MR. FRASER: In closing, Mr. Chairman, may I state that I forgot to mention the community of Canso has called for an ecumenical service next Monday night. Our clergy will attest to that and they will lead the service.

I want to state that I quipped to the minister, Minister Thibault, I said look, we are having an ecumenical service on Monday, March 11th at 7:00 p.m. in our church. I said it would make the supreme commander look awfully good if you made an announcement on March 12th.

MR. FOUGERE: We are basically asking for divine intervention. (Laughter)

[Page 40]

MR. CHAIRMAN: I want to thank Mayor Frank Fraser, on behalf of this committee. We do appreciate your kind comments about the committee - it is an excellent committee - and those made by your colleague, Pat Fougere. You certainly brought a delegation here today representing the Town of Canso. We don't question or dispute the sincerity of all members. I would just like to concur with Mr. Fougere, that the MLA is very concerned and does bring those concerns to government about the Town of Canso.

We do now share some of your optimism and hope that Mr. Thibault brings forward an announcement that will make everybody happy, not only in Canso, but in Nova Scotia. When a town such as Canso is struggling, the whole province has to bear some of the brunt. So thank you for bringing those concerns in here. We will send off the resolution that was unanimously passed by this committee and welcome you to come back at any time, perhaps under more pleasant circumstances.

Thank you very much, Mayor Fraser. Thank you, committee.

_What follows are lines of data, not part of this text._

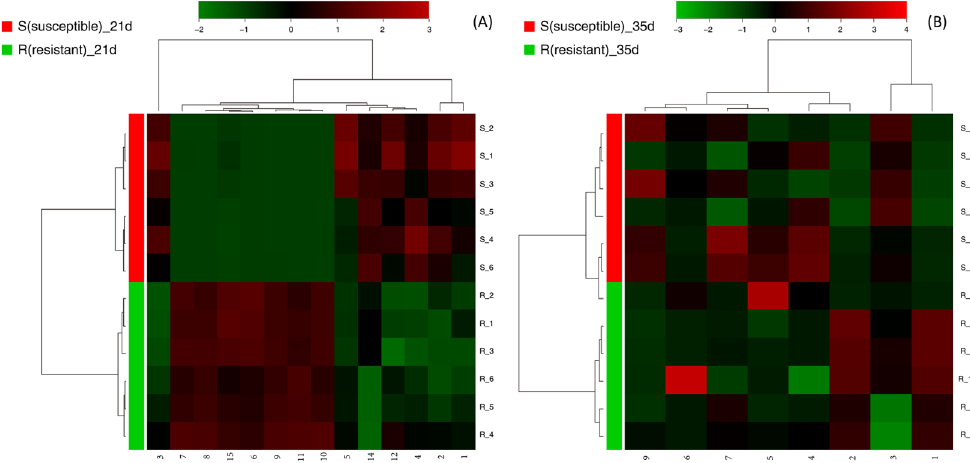
Figure 11. Heatmaps for serum metabolites on day ( A ) 21 and ( B ) 35. Colour of each section is proportional to significance level of change in metabolites (red, upregulated and green, downregulated). Rows: samples; Columns: metabolites; Numbers consistent with Tables 1 and 2.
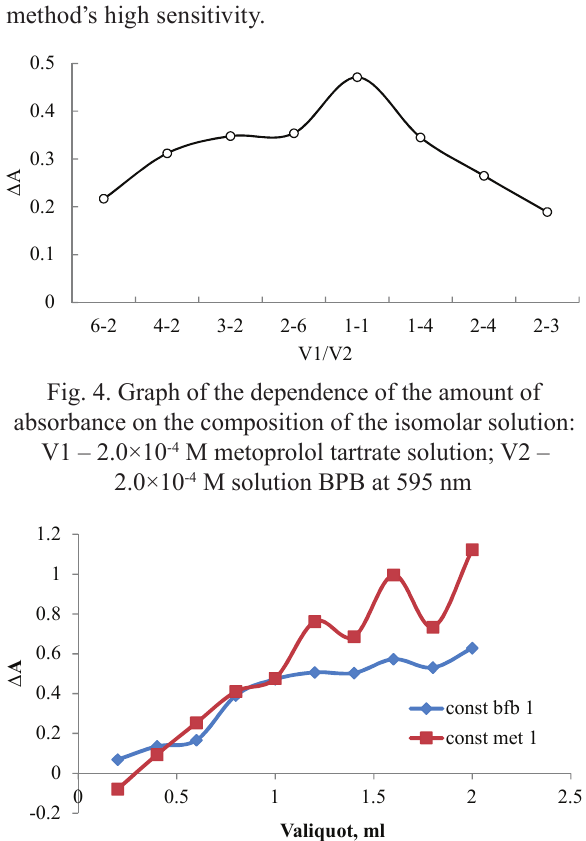
Fig. 5. Saturation curves: metoprolol tartrate solution at a constant concentration of reagent (1.00 mL of 2×10 -4 M solution), BPB solution at a constant concentration of metoprolol tartrate (1.00 mL of 2×10 -4 M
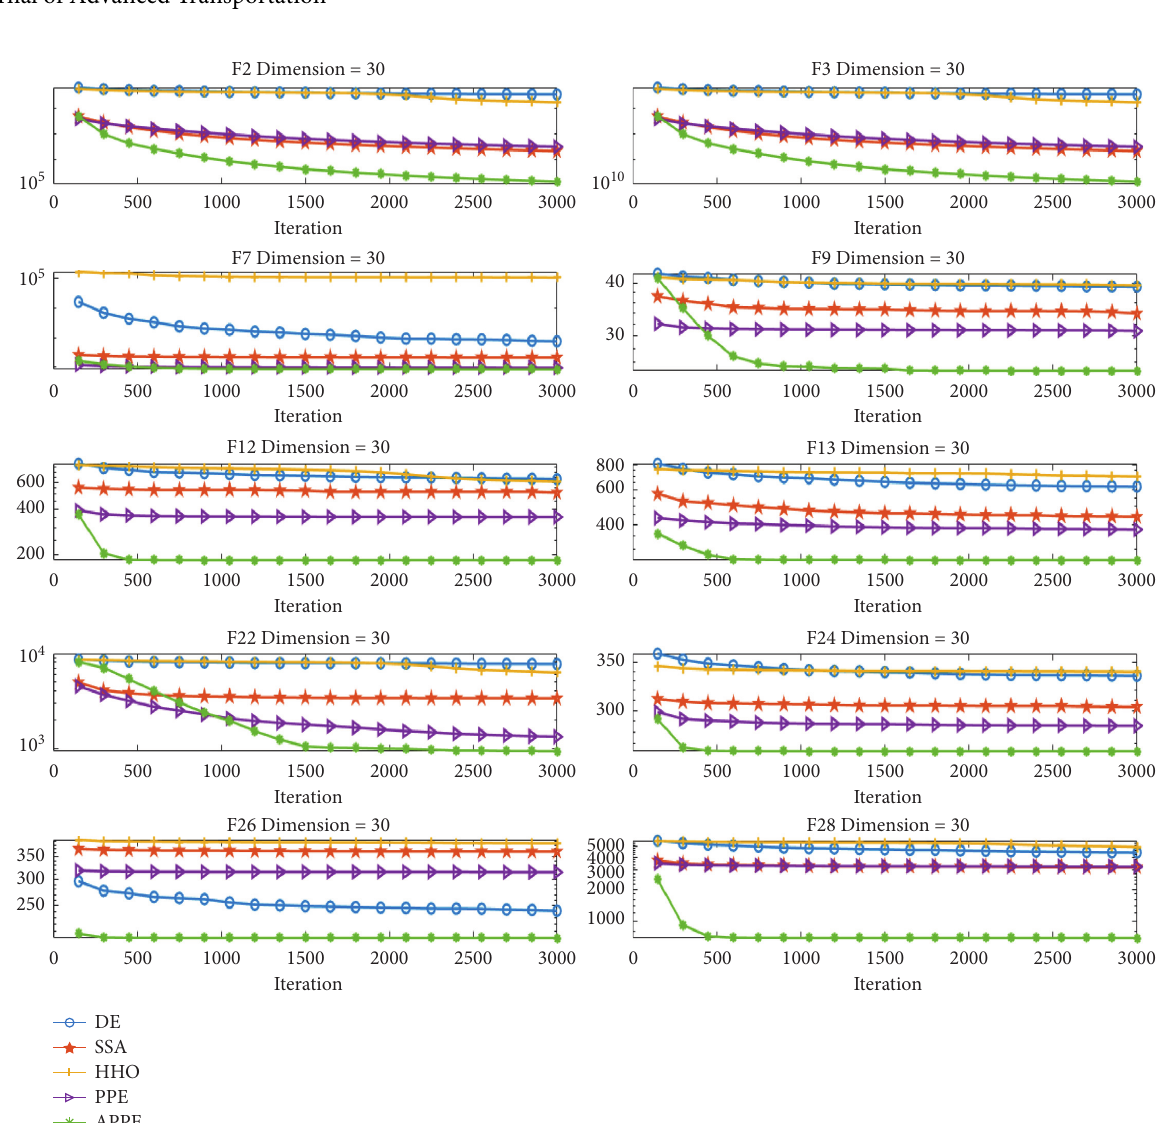
Figure 5: APPE’s convergence curve with the dimension of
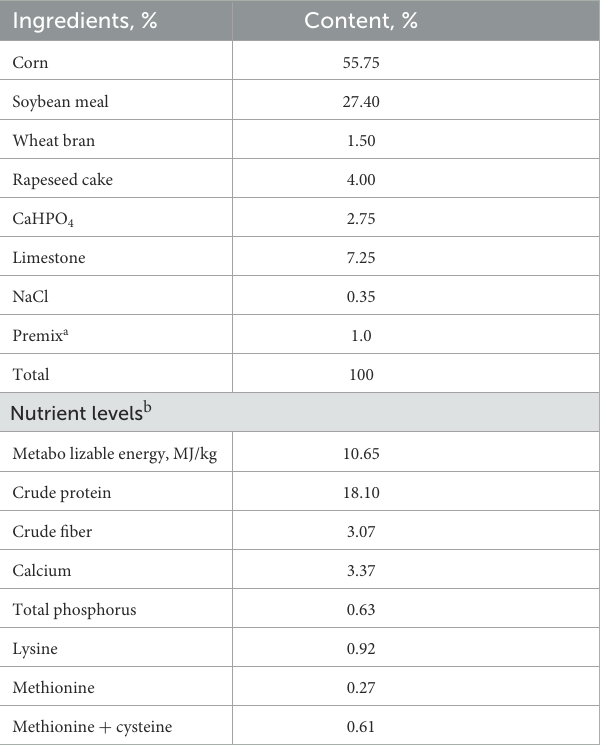
TABLE 1 Basic diet formula and nutrition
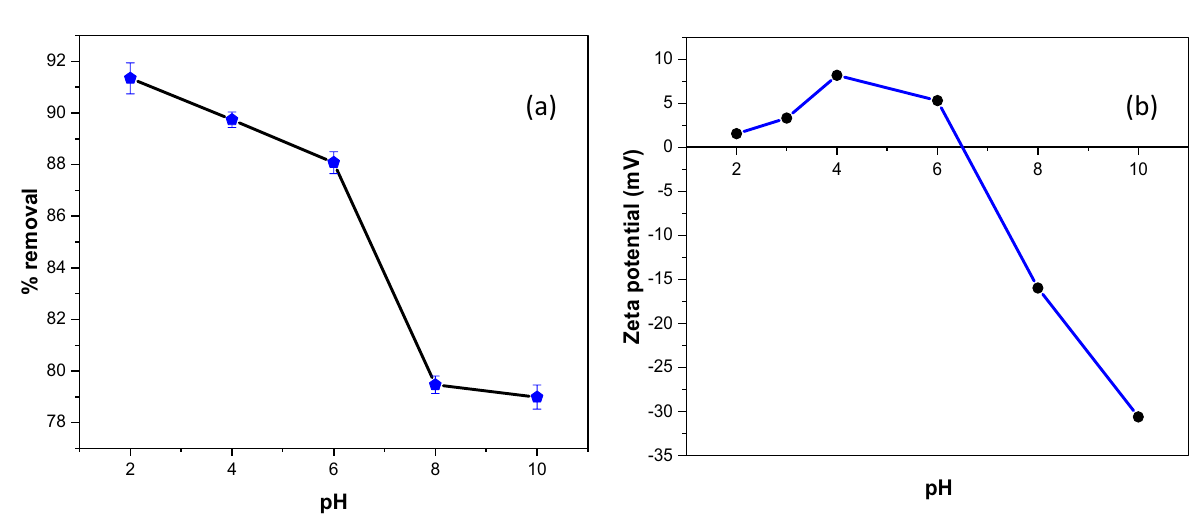
Figure 9. ( a ) Influence of pH on adsorptive CR removal using GSC WCO , ( b ) zeta potential of GSC WCO at different pH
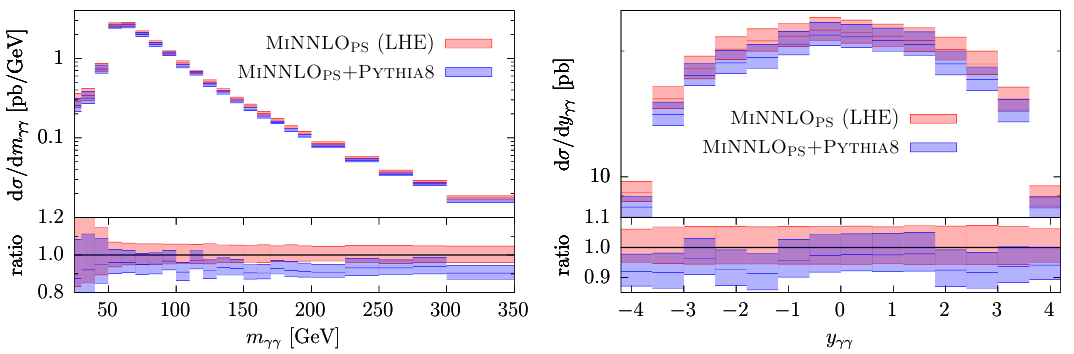
Figure 7 . Comparison between the distributions obtained from the Powheg events before and after the Pythia8 parton shower for the diphoton virtuality and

Our next meeting is March 19th. We have the Sydney Port Corporation. Mr. Boudreau does want the floor. I do apologize. We didn't have a motion to adjourn so I would ask committee members to indulge Mr. Boudreau.

MR. BRIAN BOUDREAU: Thank you, Mr. Chairman. Is the Port Authority confirmed to come in on that particular day?

MR. CHAIRMAN: Yes, it is on March 19th.

MR. BRIAN BOUDREAU: I am wondering about putting forward a request in regard to rail tax. I would appreciate an opportunity - I know there's a major issue in Cape Breton at the moment in regard to rail tax. I guess I am requesting that other members of the committee would support me in requesting the rail tax come before this committee.

MR. CHAIRMAN: Are you talking, RailAmerica? This is to do with the situation with the rail.

MR. BRIAN BOUDREAU: Yes, the railway company in Cape Breton.

MR. CHAIRMAN: Is there any comment from other committee members regarding Mr. Boudreau's request for RailAmerica to come in as a witness, or representatives appropriate? Okay. Perhaps Darlene can work with you, Brian, and line up a potential witness.

MR. WILLIAM DOOKS: Motion to adjourn.

[Page 41]

MR. CHAIRMAN: We stand adjourned.

[The committee adjourned at 11:03 a.m.]